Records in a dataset
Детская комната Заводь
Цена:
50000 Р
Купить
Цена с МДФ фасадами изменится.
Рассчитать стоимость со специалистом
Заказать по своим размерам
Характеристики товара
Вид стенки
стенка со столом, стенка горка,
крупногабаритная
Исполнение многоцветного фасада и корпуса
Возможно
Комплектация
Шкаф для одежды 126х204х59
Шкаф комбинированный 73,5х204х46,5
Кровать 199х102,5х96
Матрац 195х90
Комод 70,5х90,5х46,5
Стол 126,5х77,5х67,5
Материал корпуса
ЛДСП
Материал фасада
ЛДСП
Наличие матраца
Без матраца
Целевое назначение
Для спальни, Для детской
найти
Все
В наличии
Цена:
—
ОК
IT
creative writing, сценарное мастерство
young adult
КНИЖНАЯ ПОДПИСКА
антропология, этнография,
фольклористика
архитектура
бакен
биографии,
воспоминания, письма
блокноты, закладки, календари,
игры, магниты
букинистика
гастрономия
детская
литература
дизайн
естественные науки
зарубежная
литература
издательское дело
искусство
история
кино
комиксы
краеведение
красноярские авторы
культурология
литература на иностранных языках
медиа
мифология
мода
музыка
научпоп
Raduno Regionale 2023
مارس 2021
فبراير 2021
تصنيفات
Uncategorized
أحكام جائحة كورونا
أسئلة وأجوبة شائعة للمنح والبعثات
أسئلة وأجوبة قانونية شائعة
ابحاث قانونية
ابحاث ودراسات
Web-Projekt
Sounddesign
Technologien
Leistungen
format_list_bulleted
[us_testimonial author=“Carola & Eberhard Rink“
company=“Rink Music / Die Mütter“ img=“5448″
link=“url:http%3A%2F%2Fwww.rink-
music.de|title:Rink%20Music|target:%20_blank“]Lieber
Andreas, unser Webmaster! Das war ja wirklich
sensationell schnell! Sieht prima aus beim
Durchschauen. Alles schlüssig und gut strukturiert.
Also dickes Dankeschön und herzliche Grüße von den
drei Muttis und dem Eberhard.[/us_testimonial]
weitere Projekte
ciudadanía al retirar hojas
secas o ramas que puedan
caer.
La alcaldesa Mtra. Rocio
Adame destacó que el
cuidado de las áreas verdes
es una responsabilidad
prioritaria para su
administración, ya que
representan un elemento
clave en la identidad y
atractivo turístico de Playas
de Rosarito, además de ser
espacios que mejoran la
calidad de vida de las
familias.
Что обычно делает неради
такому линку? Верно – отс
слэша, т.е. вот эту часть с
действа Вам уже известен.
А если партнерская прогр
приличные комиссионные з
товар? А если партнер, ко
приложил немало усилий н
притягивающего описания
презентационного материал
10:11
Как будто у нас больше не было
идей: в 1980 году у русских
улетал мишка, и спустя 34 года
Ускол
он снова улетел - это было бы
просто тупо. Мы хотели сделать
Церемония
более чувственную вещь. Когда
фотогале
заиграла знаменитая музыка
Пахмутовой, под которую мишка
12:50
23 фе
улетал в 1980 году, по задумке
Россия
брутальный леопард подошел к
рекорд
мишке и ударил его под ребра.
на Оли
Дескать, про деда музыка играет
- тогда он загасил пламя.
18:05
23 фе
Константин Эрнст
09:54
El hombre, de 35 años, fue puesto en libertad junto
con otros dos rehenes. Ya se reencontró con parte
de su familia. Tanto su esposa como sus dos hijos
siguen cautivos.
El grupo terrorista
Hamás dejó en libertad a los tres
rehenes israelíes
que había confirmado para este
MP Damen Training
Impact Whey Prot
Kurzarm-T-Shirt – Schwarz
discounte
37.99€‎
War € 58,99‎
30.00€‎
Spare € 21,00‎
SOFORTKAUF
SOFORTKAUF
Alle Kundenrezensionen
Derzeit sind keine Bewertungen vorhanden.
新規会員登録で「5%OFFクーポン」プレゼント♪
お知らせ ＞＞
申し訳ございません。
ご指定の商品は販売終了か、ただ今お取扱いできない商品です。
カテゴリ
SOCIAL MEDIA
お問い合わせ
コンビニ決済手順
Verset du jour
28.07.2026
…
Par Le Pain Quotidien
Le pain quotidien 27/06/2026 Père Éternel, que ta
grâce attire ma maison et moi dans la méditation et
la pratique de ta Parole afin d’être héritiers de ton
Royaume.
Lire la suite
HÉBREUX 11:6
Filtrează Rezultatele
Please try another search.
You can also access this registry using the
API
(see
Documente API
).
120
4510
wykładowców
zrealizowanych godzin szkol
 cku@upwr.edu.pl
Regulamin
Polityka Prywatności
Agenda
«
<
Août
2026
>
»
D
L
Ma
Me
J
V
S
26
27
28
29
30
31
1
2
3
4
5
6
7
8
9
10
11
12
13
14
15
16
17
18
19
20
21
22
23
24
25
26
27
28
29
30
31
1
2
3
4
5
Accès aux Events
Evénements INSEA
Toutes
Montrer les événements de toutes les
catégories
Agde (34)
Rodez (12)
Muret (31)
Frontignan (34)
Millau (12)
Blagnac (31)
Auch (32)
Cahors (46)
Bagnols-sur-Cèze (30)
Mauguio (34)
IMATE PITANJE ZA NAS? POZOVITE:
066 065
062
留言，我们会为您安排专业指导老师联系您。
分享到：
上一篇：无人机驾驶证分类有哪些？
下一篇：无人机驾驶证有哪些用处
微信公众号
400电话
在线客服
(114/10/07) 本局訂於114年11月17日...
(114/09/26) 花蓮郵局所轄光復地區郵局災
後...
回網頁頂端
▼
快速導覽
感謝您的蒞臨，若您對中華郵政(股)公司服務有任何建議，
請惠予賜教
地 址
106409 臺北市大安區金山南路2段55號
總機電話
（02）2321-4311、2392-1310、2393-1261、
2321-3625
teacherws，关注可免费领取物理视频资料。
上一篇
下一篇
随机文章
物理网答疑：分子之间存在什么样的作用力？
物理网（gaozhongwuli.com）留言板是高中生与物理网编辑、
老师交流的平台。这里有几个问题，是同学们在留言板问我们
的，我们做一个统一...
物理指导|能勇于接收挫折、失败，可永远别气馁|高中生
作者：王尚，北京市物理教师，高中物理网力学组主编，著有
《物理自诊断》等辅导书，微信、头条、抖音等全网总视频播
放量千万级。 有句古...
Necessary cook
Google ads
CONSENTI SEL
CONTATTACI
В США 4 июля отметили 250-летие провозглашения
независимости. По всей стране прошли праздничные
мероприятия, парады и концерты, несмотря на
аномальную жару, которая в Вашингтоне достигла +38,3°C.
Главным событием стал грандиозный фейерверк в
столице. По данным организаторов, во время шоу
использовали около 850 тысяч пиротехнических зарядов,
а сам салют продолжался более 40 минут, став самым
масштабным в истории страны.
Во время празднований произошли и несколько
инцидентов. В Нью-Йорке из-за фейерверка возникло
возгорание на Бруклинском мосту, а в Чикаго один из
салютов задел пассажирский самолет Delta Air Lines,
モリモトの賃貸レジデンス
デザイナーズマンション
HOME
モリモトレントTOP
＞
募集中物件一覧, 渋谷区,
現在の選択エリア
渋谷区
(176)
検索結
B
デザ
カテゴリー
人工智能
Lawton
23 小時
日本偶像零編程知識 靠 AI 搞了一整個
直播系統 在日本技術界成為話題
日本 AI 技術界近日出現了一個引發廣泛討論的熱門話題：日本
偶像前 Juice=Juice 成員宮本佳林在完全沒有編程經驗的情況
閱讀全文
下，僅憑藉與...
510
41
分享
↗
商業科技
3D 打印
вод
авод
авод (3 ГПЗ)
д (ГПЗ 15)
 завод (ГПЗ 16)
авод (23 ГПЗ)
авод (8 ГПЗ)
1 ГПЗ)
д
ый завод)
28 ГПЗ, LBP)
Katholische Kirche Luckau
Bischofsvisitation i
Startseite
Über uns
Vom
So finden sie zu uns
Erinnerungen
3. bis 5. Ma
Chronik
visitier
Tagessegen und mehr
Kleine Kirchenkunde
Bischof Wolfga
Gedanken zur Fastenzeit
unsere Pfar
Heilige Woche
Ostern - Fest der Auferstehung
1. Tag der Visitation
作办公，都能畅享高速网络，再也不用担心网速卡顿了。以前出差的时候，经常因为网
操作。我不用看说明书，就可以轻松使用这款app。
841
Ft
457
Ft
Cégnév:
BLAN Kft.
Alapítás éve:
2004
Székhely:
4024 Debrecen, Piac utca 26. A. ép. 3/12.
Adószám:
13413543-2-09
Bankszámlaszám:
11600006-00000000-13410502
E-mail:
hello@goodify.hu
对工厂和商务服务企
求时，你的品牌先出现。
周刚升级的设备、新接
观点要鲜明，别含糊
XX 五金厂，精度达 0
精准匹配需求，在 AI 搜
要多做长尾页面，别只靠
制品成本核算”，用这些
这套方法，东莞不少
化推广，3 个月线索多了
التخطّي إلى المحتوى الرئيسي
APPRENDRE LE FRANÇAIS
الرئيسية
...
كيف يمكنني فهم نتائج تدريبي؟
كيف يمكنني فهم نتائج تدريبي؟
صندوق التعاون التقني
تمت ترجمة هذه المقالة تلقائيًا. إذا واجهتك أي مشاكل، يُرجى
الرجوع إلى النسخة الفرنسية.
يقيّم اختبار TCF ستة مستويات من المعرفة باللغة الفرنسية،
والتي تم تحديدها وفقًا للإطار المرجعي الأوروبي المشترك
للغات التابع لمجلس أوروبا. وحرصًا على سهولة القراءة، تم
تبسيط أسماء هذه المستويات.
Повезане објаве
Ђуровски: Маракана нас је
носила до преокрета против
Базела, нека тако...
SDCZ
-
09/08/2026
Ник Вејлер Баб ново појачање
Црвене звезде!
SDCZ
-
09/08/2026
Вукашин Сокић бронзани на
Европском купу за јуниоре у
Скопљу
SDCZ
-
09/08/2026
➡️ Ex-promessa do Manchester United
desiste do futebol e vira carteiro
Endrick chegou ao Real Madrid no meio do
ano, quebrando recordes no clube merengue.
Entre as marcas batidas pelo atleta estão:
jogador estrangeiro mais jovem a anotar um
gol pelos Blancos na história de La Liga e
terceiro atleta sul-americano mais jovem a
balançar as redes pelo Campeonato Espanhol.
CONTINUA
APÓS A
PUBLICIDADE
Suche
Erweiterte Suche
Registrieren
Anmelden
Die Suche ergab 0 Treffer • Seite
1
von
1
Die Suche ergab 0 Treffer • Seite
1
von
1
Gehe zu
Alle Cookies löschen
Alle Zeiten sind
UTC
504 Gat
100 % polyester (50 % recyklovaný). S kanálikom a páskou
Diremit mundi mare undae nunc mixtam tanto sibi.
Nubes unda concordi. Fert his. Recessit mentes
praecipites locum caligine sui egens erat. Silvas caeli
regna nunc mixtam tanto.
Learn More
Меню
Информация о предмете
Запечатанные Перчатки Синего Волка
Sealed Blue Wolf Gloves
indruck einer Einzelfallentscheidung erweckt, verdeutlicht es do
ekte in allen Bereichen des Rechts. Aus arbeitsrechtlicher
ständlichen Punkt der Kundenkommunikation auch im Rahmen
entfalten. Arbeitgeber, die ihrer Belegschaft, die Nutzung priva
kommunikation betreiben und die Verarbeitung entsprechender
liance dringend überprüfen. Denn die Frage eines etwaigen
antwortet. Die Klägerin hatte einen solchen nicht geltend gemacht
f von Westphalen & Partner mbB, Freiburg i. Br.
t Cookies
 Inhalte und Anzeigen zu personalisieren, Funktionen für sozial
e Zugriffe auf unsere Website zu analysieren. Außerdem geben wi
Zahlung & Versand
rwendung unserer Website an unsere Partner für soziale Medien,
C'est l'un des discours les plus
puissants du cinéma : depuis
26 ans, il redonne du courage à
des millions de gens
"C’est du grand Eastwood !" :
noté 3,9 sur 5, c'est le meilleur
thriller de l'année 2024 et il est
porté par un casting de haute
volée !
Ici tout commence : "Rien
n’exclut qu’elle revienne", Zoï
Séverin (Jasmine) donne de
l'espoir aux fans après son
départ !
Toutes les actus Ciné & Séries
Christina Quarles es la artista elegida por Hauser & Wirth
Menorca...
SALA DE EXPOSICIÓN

**Work item**: Copy out everything from the start of the records down to and including the line that contains "أسئلة وأجوبة شائعة للمنح والبعثات", keeping each line word for word.

**Result**:
Детская комната Заводь
Цена:
50000 Р
Купить
Цена с МДФ фасадами изменится.
Рассчитать стоимость со специалистом
Заказать по своим размерам
Характеристики товара
Вид стенки
стенка со столом, стенка горка,
крупногабаритная
Исполнение многоцветного фасада и корпуса
Возможно
Комплектация
Шкаф для одежды 126х204х59
Шкаф комбинированный 73,5х204х46,5
Кровать 199х102,5х96
Матрац 195х90
Комод 70,5х90,5х46,5
Стол 126,5х77,5х67,5
Материал корпуса
ЛДСП
Материал фасада
ЛДСП
Наличие матраца
Без матраца
Целевое назначение
Для спальни, Для детской
найти
Все
В наличии
Цена:
—
ОК
IT
creative writing, сценарное мастерство
young adult
КНИЖНАЯ ПОДПИСКА
антропология, этнография,
фольклористика
архитектура
бакен
биографии,
воспоминания, письма
блокноты, закладки, календари,
игры, магниты
букинистика
гастрономия
детская
литература
дизайн
естественные науки
зарубежная
литература
издательское дело
искусство
история
кино
комиксы
краеведение
красноярские авторы
культурология
литература на иностранных языках
медиа
мифология
мода
музыка
научпоп
Raduno Regionale 2023
مارس 2021
فبراير 2021
تصنيفات
Uncategorized
أحكام جائحة كورونا
أسئلة وأجوبة شائعة للمنح والبعثات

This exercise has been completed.